Nope, I don't think it's so much total budget for Edmonton as spending it in the wrong places. Edmonton went for depth, Calgary went for throwing the bank at their one superstar (but boy oh boy, is he worth it). Would Iggy have developed in Edmonton? Hard to say. Don't forget though, Calgary had an utterly terrible team while the Oilers were making the playoffs (albeit bowing out early). Which is the better strategy? Depends what you want and who you ask, I guess. They both have the same number of Cups won since 1992 though. :) We'll have to see what the next season will bring. I think Edmonton's weaknesses right now are lack of proven goaltending, and lack of a true scoring winger. Hemsky's going to be pretty good, I think, but not a scorer, which puts the load on Smyth again. Calgary's made some good signings this off-season. Should be interesting.

Anonymous said...

(forgot to say, re the moderators at hfboards: there have recently been scads of flamewars, I don't really blame them for being a bit overzealous atm, particularly if you were a newer poster: they don't get the same latitude that established guys get.)

CG said...

>Calgary had an utterly terrible team >while the Oilers were making the >playoffs (albeit bowing out early). >Which is the better strategy?

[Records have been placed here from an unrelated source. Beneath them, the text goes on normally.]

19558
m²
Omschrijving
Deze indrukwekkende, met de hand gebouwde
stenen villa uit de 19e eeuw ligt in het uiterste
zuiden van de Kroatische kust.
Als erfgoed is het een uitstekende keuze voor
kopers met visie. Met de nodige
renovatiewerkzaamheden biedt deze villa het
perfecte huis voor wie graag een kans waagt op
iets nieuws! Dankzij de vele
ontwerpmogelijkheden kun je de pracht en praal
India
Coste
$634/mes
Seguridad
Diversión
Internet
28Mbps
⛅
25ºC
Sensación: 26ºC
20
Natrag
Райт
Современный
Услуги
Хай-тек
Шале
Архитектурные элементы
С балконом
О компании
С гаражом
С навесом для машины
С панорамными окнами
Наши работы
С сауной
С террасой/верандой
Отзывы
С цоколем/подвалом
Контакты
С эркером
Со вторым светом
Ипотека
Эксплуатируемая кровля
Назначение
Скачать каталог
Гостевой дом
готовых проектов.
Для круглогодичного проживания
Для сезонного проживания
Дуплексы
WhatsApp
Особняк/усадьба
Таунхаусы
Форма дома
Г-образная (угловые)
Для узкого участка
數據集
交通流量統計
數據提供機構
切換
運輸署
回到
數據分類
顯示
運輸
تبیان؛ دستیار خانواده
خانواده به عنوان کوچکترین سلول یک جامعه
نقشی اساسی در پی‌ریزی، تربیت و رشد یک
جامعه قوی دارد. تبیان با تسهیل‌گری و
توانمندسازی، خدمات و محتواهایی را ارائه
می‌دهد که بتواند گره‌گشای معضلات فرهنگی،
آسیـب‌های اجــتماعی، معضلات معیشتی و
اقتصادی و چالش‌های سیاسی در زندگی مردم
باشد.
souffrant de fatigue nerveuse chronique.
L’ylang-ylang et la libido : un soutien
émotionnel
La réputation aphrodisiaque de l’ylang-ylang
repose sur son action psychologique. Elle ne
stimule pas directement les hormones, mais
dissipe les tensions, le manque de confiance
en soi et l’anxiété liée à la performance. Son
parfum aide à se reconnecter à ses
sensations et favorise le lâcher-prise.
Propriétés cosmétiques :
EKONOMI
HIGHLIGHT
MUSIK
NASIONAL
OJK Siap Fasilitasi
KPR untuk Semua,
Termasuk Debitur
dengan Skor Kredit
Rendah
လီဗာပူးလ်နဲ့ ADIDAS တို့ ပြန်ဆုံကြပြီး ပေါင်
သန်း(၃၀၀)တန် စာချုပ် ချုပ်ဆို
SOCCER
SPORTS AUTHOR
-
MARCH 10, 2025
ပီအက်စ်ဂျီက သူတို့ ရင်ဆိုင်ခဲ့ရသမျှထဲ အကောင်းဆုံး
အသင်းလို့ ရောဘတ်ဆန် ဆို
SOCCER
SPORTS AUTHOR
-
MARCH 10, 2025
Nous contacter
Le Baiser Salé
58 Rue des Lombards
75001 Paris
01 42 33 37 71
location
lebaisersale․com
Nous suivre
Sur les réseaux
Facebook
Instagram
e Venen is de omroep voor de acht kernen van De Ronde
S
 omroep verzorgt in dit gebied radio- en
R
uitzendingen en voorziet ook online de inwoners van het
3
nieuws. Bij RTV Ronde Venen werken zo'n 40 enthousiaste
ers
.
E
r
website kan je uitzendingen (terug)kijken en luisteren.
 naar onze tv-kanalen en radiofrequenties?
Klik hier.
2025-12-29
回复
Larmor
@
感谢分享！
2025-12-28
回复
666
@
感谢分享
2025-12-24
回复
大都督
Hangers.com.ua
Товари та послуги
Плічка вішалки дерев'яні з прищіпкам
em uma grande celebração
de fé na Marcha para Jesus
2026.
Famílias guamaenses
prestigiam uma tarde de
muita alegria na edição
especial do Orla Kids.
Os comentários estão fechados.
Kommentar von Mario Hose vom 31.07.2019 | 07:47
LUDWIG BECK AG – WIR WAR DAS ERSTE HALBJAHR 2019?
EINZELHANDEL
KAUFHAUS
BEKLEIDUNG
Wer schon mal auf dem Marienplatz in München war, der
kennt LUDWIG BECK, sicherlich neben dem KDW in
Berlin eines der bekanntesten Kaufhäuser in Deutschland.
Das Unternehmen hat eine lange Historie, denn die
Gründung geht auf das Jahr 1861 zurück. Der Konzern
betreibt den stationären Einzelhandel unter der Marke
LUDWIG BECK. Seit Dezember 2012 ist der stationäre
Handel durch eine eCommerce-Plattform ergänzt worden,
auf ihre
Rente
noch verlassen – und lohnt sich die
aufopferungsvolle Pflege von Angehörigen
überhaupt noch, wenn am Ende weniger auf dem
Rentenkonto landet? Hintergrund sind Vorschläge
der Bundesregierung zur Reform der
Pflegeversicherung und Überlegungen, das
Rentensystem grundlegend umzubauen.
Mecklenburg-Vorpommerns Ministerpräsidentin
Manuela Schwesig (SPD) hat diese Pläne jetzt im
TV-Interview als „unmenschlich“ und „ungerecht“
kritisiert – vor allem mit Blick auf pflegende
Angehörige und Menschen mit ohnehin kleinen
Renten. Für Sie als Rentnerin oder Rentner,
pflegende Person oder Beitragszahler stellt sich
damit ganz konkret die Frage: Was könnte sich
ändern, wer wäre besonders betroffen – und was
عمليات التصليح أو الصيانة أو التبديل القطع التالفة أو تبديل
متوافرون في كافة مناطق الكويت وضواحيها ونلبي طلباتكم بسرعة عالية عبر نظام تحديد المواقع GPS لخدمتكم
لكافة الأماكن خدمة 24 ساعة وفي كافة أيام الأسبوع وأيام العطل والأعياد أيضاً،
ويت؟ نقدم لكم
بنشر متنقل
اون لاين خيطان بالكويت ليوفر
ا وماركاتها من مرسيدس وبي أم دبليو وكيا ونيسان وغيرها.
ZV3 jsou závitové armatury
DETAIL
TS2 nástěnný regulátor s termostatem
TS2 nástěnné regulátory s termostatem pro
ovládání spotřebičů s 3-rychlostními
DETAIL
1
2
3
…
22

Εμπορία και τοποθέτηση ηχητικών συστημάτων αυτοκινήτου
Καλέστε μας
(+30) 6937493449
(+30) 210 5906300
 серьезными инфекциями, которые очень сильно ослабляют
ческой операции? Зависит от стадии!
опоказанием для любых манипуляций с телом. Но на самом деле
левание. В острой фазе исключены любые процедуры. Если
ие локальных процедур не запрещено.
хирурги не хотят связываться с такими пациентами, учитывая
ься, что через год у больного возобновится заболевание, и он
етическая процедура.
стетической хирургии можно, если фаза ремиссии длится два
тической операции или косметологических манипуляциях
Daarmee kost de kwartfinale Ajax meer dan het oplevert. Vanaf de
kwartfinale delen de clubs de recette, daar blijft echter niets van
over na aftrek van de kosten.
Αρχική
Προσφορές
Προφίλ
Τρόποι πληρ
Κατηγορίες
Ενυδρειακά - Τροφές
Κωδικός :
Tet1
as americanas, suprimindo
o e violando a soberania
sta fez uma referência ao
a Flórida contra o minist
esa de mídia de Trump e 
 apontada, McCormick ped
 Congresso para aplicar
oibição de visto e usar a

The Flames have a terrible draft history, much worse than the Oilers. They didn't benefit one thin dime from missing the playoffs.
In 1996 they drafted Steve Begin and Derek Morris then there's Rico Fata and Oleg Saprykyn, Chuck Kobasew and Matthew Lombardi ...and that's it, all the NHLers drafted by the Flames from the previous playoff appearance to 2003.
A lot of those year's they made a late run and wound up 9th or 10 in the division.
I honestly believe that Button had a lot to do with that cup run team, but Sutter brought it all together, he shipped out the deadweight and then stole players (Kiprusoff, Simon, Neminen) after he was hired.
Heck, Sutter even dumped Commodore and his flaming red fop realizing that Commodore was the team's 13th best defenceman.
That's the good thing about a new GM, he gets to call outright BS on the previous GM and get rid of borderline guys that the old management had to boost up to save their reputations around town.
The argument could be made that's the problem in Edmonton,
Mind you, the spin machine jams into reverse pretty hard now and then. Brewer went from a darling future star to hog on the block pretty fast. On the contary, do you remember when Dopita left town? That was pretty quiet.
Simpson will coach the powerplay until he takes the big Fredo fishing trip, hopefully sometime before now and September.